Wednesday, September 03, 2014

Hour of PowerPoint

Welcome to "The Gods Are Bored," where we put the "fun" in Pagan! Oh, wait. It doesn't fit. How 'bout this? We put the "fun" in funeral! Spot on.

Speaking of funerals, what do you think of PowerPoint presentations?

I don't know how I missed PowerPoint until about 2006. I was strictly a Word kinda gal. As a writer, I never needed PowerPoint. As a teacher I use it sparingly.

But I've had to sit through PowerPoint presentations by the fistful, and ... pardon my vernacular ... what the fuck?

The presenter throws up a slide and then reads it word for word. This happens over and over and over again. I can read! Why is the presenter here? He could have just forwarded the PowerPoint.

Have you ever sat down for a meeting with a sheet of all the PowerPoint slides, and you leafed through it and counted them? When you got up around 60, didn't you just want to swill some laudanum and make the world go away?

When I was a kid, school teachers used to show film strips. They would put on a recording, and then wind a still-photo set of shots through a projector. This was sort of like a PowerPoint, except the audio was not identical to the video. They complemented each other.

Now striplings, I know ... I know ... times have changed. PowerPoints are an easy way to impart vast swaths of information. Fie, I say! The pox take PowerPoints! May they be scoured clean by locusts. May their first slide perish mysteriously in the darkest part of the night.

I went to college before the advent of Microsoft Office (if you can believe that). Some of the professors at Johns Hopkins (notably the paleontologists) drew on chalk boards while they lectured. Most of them just stood at a podium and talked. I had a professor named Charles Singleton. He was about 80 years old when I took his "Dante's Inferno" class. He shuffled out onto the stage and sat down in a chair. A grad student would place a microphone where he could speak into it. And then Charles Singleton talked. For 90 minutes, with a few water breaks. No slides, no script. Call me weird, but I loved it.

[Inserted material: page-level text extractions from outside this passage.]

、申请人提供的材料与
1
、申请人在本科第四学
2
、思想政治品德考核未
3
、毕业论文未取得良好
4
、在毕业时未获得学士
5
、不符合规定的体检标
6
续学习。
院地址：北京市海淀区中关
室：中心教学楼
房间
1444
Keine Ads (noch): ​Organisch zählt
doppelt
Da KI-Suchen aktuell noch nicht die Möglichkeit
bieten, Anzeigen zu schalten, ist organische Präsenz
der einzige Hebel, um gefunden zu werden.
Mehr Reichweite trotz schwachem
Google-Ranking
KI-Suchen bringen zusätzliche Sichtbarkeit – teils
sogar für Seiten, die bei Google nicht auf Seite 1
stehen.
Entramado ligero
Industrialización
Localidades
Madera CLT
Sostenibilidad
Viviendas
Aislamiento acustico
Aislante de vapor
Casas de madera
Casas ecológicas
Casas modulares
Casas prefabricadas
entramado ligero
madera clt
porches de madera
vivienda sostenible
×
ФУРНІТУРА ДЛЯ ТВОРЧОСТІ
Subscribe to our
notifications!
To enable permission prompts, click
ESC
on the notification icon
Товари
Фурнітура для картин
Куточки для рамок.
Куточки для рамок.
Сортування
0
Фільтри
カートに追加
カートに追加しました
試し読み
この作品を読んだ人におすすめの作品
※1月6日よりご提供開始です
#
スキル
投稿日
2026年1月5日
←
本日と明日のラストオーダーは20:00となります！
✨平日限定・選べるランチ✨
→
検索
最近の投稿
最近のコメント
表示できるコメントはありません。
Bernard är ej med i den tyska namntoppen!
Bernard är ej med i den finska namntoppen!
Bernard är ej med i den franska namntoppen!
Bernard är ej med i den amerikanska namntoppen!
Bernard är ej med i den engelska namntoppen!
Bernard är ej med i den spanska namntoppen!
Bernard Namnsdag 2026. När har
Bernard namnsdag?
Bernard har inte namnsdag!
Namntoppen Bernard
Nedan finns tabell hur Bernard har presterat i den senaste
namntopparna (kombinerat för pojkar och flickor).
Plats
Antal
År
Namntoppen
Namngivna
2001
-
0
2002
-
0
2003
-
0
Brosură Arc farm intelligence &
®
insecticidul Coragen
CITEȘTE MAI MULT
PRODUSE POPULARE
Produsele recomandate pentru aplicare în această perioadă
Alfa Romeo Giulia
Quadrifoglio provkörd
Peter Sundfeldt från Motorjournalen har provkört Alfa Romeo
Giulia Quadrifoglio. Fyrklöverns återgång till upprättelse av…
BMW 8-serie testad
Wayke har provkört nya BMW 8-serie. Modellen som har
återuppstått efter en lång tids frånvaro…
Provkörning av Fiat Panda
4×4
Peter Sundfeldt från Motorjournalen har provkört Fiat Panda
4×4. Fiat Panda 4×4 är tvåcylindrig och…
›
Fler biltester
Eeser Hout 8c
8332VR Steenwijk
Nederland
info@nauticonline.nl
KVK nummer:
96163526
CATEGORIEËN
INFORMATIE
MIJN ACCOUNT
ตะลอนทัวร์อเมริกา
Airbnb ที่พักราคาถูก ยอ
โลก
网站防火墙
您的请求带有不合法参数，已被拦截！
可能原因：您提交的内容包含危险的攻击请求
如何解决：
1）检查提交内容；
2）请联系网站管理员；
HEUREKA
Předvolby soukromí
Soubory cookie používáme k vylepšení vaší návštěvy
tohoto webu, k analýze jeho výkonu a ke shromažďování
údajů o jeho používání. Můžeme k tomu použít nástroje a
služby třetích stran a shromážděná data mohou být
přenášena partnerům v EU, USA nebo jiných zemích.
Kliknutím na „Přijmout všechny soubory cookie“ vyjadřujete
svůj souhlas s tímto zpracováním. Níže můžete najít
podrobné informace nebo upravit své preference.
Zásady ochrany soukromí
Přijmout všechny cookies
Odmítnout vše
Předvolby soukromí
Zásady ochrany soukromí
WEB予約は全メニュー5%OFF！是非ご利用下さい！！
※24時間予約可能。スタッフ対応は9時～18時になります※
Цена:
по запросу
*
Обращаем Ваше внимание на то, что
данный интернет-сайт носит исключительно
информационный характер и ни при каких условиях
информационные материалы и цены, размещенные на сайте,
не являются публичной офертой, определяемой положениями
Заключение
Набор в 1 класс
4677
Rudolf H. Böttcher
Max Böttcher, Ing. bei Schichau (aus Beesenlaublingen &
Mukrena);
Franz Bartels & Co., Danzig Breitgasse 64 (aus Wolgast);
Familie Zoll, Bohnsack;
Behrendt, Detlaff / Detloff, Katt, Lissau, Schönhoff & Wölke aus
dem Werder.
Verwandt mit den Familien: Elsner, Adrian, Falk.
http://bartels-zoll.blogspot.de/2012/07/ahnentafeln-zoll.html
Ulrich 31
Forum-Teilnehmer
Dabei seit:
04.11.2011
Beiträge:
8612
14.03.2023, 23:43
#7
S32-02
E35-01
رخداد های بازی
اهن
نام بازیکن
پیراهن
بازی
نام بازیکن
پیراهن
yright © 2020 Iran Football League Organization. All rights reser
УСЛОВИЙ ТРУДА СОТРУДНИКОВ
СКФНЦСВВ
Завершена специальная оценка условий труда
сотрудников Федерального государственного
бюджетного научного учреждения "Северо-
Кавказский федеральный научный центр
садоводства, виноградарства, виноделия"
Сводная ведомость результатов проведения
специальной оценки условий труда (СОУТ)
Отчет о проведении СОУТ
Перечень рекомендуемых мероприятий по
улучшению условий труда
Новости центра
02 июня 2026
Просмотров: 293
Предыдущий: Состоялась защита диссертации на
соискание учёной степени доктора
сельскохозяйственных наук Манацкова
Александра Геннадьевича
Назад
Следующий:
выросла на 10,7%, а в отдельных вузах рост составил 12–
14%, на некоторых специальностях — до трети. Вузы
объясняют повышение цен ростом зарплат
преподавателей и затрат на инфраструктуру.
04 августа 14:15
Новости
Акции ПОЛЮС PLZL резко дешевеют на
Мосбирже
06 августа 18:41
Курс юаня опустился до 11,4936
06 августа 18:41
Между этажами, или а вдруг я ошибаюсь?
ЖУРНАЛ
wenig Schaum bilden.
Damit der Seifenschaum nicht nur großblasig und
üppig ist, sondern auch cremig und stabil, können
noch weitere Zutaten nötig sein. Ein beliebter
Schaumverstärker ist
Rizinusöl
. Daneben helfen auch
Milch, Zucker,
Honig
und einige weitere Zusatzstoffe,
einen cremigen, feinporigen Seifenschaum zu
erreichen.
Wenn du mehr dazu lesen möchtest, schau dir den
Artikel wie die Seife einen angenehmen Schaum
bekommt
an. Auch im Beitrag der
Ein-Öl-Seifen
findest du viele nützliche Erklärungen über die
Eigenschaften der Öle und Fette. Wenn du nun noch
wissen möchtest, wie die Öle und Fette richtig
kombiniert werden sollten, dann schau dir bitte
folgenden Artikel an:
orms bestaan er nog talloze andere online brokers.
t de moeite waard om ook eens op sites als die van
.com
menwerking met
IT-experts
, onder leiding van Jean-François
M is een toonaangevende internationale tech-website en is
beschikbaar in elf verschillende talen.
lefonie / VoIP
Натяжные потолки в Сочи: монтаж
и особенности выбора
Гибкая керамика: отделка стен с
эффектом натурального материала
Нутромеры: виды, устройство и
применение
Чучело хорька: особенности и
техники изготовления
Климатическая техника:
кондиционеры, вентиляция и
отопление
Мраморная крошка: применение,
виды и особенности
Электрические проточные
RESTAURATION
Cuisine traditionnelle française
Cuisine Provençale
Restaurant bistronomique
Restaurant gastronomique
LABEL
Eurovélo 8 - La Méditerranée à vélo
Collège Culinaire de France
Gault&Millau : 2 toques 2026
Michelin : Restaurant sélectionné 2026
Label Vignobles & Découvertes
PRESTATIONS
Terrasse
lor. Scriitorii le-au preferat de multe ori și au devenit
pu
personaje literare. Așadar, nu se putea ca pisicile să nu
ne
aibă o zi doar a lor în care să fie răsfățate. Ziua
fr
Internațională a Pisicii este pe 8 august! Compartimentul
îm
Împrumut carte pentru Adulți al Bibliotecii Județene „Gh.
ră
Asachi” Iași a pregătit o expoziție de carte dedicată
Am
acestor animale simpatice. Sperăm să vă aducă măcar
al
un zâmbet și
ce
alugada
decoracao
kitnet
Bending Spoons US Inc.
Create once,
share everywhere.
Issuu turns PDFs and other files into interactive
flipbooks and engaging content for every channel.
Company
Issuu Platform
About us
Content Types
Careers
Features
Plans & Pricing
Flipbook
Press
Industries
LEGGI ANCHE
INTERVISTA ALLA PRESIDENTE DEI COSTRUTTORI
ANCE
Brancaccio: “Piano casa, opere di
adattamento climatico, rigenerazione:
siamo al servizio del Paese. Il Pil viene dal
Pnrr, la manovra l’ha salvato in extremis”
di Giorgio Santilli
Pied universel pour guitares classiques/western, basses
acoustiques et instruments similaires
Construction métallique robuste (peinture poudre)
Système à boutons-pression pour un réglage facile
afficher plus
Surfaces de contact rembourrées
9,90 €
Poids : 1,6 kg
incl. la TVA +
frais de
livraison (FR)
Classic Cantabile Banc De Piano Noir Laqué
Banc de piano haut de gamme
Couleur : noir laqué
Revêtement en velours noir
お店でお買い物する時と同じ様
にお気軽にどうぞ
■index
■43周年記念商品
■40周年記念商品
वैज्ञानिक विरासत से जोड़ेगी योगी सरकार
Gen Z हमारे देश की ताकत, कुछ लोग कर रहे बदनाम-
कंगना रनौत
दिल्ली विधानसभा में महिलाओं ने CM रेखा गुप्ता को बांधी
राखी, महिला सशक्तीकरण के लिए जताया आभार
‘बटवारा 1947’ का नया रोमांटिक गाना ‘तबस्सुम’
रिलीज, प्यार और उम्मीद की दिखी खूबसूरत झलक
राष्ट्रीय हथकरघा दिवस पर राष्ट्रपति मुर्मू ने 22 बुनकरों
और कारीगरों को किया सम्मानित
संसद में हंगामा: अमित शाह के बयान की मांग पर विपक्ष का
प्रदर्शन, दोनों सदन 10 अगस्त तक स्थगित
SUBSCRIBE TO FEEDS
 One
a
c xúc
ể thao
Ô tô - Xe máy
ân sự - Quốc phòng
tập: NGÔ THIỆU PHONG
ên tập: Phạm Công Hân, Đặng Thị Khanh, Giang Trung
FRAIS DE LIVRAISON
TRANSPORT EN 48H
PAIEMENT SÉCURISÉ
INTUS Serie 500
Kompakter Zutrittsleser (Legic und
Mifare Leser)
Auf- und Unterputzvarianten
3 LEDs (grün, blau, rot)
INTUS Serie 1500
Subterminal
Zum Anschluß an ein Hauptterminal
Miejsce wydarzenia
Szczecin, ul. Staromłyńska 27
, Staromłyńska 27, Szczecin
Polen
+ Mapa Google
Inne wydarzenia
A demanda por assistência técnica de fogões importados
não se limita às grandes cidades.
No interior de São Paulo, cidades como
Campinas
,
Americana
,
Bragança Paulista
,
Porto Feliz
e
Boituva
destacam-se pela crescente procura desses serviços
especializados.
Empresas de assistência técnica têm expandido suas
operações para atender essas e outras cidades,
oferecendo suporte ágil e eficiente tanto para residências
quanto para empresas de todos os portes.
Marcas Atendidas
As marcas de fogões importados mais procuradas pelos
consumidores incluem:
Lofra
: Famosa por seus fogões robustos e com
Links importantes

I wonder if Christian preachers are using PowerPoints in their sermons? Anyone know?

The moral of this diatribe is this: Either talk to me, or let me read what you want me to know. Don't stand with your back half to me and read off a slide. Worse, don't lob a slide at me and say, "This is the form you'll have to fill out, it's not as complicated as it looks." NEWSFLASH! Seeing it splayed on a big screen makes it look as formidable as the Minotaur.

PowerPoint ... the slide show gone bad. Convince me I'm wrong.


Lori F said...

I'm with you! I Powerpoint should Supplement the presentation, not BE the presentation. And why waste the paper printing off the PP?
I get PP in line classes at work. If they would just let me READ the bloody thing, I could get done SO much quicker.

Debra She Who Seeks said...

Gawd yeah, I've sat through some absolutely abominable powerpoint presentations over the years. The absolute worse was the goofball who had all her PP slides on FLUORESCENT LIME GREEN backgrounds. "Shoot me now," I wanted to beg.


you lost me at power point..then you started speaking Mandarin.

Maebius said...

As a slave in the corporate jungle, I agree with you. Our training classes are this same way. Open email attachment with PPT slides, dial conference number and listen to presenter read from slides verbatim. Or worse, login to website where they are sharing their desktop, to SHOW YOU THE SLIDES?!? Horrible mismanagement and use of what can be a fun and useful technology tool. Use the slides to make pictures and graphs, but speak about the topic without reading rote. *sigh*

Anne Johnson said...

Lucky Jackiesue, to never have had to watch a PowerPoint! Overhead projector, perhaps?

Anonymous said...

It sounds from your descriptions that it isn't really PowerPoint that is the problem, but the presenters who read it to you rather than giving a real presentation.

Davoh said...

Yer, i know, this comment actually refers to a post several back ... but hey, the internet can compress (or speed up); time.

Hadda look at yer 'rappa'.
try this fer a precis of Romeo and Juliet.

Written by an Australian long before your 'rappa' was born.

Michele said...

Actually, PowerPoint is the modern equivalent of the film strips of yore. If they are done right. I feel your pain Anne, because I'm currently guiding my middle school students into the correct way to present a topic using PowerPoint. The trick is to have a picture, a few keywords and then the speaker actually talks about those key items. I sat through 15 PowerPoint presentations where the students read the slides. One kid got huffy when I pointed out that was the wrong way to do it. Google a PowerPoint rubric and you soon will become an expert in evaluating PowerPoint.

Anne Johnson said...

OH yeah. Five words and a photo! The point is to TALK.